#### TASKS TO CARRY OUT:
a - Who are all the people named in the Doom WAD article?
b - Can you carry the Doom WAD article forward from its final sentence?

#### PASSAGE:
☆ ☆ ☆ ☆ ☆

Doom WAD is the default format of package files for the video game Doom and its sequel Doom II: Hell on Earth, that contain sprites, levels, and game data. WAD stands for Where's All the Data? Immediately after its release in 1993, Doom attracted a sizeable following of players who created their own mods for WAD files—packages containing new levels or graphics—and played a vital part in spawning the mod-making culture which is now commonplace for first-person shooter games. Thousands of WADs have been created for Doom, ranging from single custom levels to full original games; most of these can be freely downloaded over the Internet. Several WADs have also been released commercially, and for some people the WAD-making hobby became a gateway to a professional career as a level designer.

There are two types of WADs: IWADs (internal WADs) and PWADs (patch WADs). IWADs contain the data necessary to load the game, while PWADs contain additional data, such as new character sprites, as necessary for custom levels.

History of WADs

Development of Doom
When developing Doom, id Software was aware that many players had tried to create custom levels and other modifications for their previous game, Wolfenstein 3D. However, the procedures involved in creating and loading modifications for that game were cumbersome.

John Carmack, lead programmer at id Software, designed the Doom internals from the ground up to allow players to extend the game. For that reason, game data such as levels, graphics, sound effects, and music are stored separately from the game engine, in "WAD" files, allowing for third parties to make new games without making any modifications to the engine. Tom Hall is responsible for coming up with the name WAD.

The idea of making Doom easily modifiable was primarily backed by Carmack, a well-known supporter of copyleft and the hacker ideal of people sharing and building upon each other's work, and by John Romero, who had hacked games in his youth and wanted to allow other gamers to do the same. However, some, including Jay Wilbur and Kevin Cloud, objected due to legal concerns and the belief that it would not be of any benefit to the company's business.

☆ ☆ ☆ ☆ ☆

#### DATA PROVIDED:

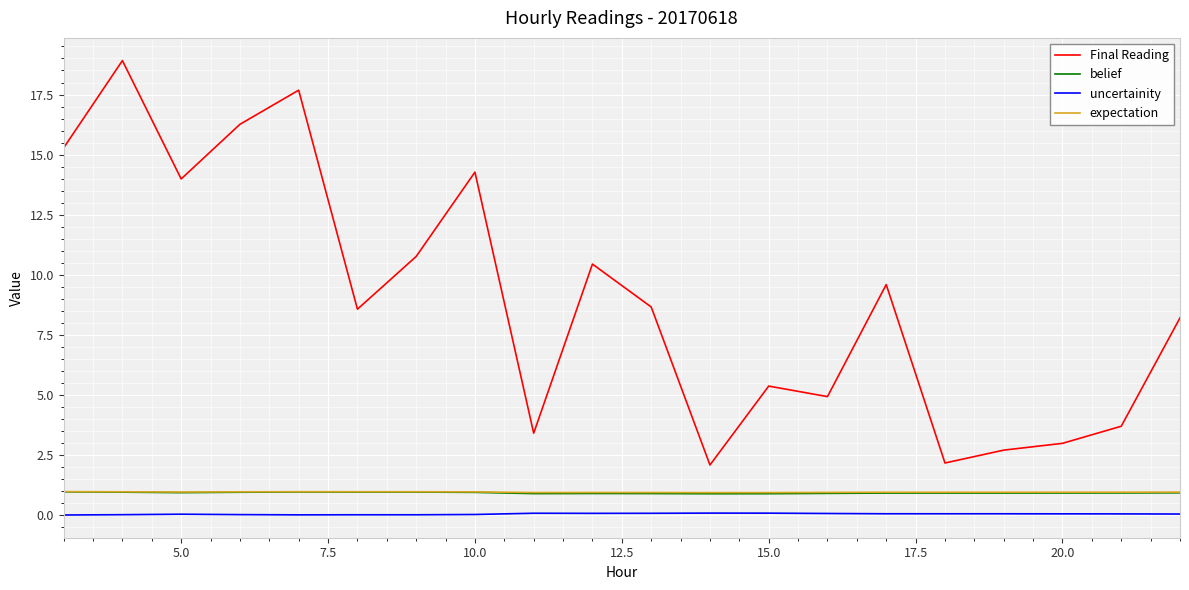

What is the lowest value of the expectation series?

1.0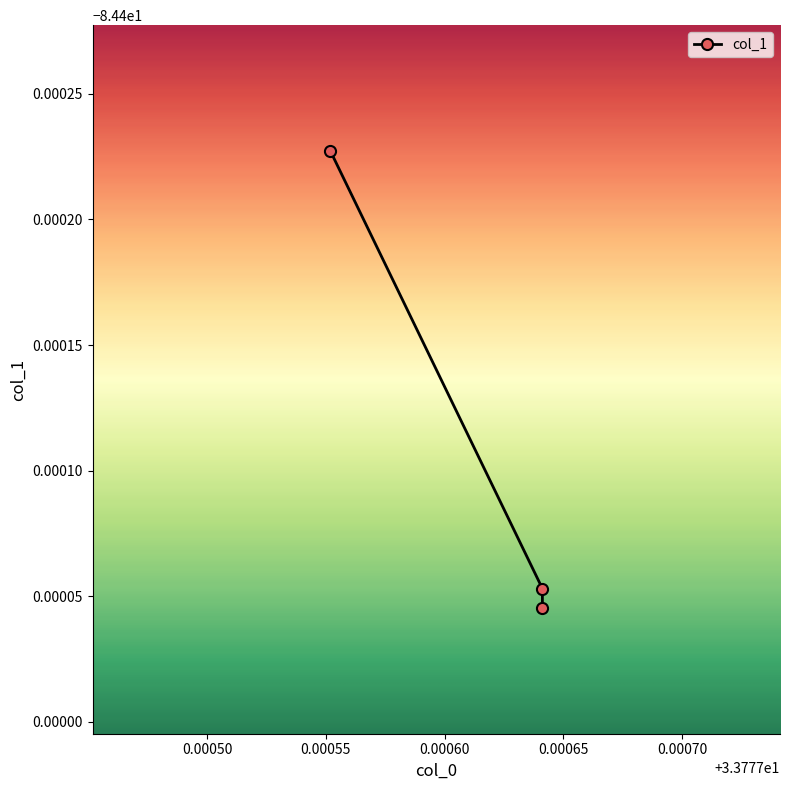

What is the sum of all values?

-253.2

☆ ☆ ☆ ☆ ☆

#### TASK RESULTS:
a - John Carmack, Tom Hall, John Romero, Jay Wilbur, Kevin Cloud

b -
Utilities and WADs
Immediately after the initial shareware release of Doom on December 10, 1993, players began working on various tools to modify the game. On January 26, 1994, Brendon Wyber released the first public domain version of the Doom Editing Utility (DEU) program on the Internet, a program created by Doom fans which made it possible to create entirely new levels. DEU continued development until May 21 of the same year. It was made possible by Matt Fell's release of the Unofficial Doom specifications. Shortly thereafter, Doom players became involved with further enhancing DEU. Raphaël Quinet spearheaded the program development efforts and overall project release, while Steve Bareman lead the documentation effort and creation of the DEU Tutorial. More than 30 other people also helped with the effort and their names appear in the README file included with the program distribution. Yadex, a fork of DEU 5.21 for Unix systems running the X Window System, was later released under the GNU/GPL license. Carmack additionally released the source code for the utilities used to create the game, but these were programmed in Objective-C, for NeXT workstations, and were therefore not directly usable the mass userbase of IBM PC compatible.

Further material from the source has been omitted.